For Black people, Juneteenth is a celebration of liberation, ancestral connection and the continuing fight for freedom at the federal level. After a year beleaguered by an unparalleled moral reckoning, the observance of Juneteenth took on a greater meaning and furthermore entered the national spotlight as an avenue to publicly declare solidarity with the movement against injustice. The Senate has now unanimously voted to recognized the centuries-old commemoration within the Black community as a federal holiday.
I look forward to bringing this bill to the Floor, and urge bipartisan support.
— Steny Hoyer (@LeaderHoyer) June 16, 2021
In the past, the legislation received pushback from Wisconsin Republican Senator Ron Johnson citing concerns of the paid day off for federal employees costing US taxpayers hundreds of millions of dollars. “Although I strongly support celebrating Emancipation, I objected to the cost and lack of debate,” said Johnson in a statement, per CNN. “While it still seems strange that having taxpayers provide federal employees paid time off is now required to celebrate the end of slavery, it is clear that there is no appetite in Congress to further discuss the matter.” The bill is being ushered to the House today for a final vote before it’ll move to President Joe Biden’s office to officially be signed into law. In a tweet earlier today, Majority House Leader Steny Hoyer wrote, “I look forward to bring this bill to the Floor, and urge bipartisan support.”
We didn’t ask for a Juneteenth to be observed as a national holiday, we wanted an end to police violence.

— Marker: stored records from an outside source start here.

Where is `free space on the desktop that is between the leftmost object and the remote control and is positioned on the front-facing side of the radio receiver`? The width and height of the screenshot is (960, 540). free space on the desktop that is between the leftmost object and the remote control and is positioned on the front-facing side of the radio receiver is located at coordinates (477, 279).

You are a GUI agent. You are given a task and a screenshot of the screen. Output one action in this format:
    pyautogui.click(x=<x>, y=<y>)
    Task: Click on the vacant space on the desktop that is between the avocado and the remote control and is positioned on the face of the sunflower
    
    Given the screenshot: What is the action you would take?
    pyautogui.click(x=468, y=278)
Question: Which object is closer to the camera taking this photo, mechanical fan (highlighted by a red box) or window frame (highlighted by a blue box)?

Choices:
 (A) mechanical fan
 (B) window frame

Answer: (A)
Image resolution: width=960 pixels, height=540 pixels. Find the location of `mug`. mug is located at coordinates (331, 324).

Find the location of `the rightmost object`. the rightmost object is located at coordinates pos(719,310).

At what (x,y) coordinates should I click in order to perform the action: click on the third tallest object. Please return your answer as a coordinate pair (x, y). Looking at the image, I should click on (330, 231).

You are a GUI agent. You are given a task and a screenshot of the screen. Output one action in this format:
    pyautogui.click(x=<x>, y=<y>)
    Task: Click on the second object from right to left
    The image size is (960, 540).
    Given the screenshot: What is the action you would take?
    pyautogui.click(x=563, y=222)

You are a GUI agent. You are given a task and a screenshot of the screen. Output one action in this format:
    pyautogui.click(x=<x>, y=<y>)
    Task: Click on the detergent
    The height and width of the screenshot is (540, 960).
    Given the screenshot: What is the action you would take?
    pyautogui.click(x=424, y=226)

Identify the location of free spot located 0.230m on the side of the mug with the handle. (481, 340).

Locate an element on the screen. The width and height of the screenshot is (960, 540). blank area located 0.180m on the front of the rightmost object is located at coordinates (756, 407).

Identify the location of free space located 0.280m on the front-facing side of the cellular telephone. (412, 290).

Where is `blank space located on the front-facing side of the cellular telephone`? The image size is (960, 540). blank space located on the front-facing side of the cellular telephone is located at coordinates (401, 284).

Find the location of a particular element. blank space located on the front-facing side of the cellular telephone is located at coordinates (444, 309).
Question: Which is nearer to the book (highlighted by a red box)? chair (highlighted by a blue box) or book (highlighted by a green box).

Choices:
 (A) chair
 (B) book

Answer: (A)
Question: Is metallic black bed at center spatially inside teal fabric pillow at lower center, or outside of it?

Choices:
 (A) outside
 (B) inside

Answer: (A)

— zellie (@zellieimani) June 16, 2021
In spite of Congress’ avidity to pass the bill into law ahead of Saturday’s inaugural festivities, many feel that the bill is a performative measure for a community that still feels as if Biden’s campaign promises to the Black community have yet to be fulfilled. Community organizer Zellie Imani wrote to Twitter, “We didn’t ask for a Juneteenth to be observed as a national holiday, we wanted an end to police violence.” Derek Chauvin’s upcoming sentencing for the murder of George Floyd (a once-in-a-lifetime police conviction) and the current opposition to teaching Critical Race Theory in America’s academia contextualize the fueling conversation of Congress’ inability to truly bolster progressive legislation. Echoing these sentiments, essayist Candice Marie Benbow wrote, “We asked for extensive voting rights protections, defunded police departments w/ resources reallocated to education, job training & other essential & underfunded areas, criminal justice system overhaul and reparations.”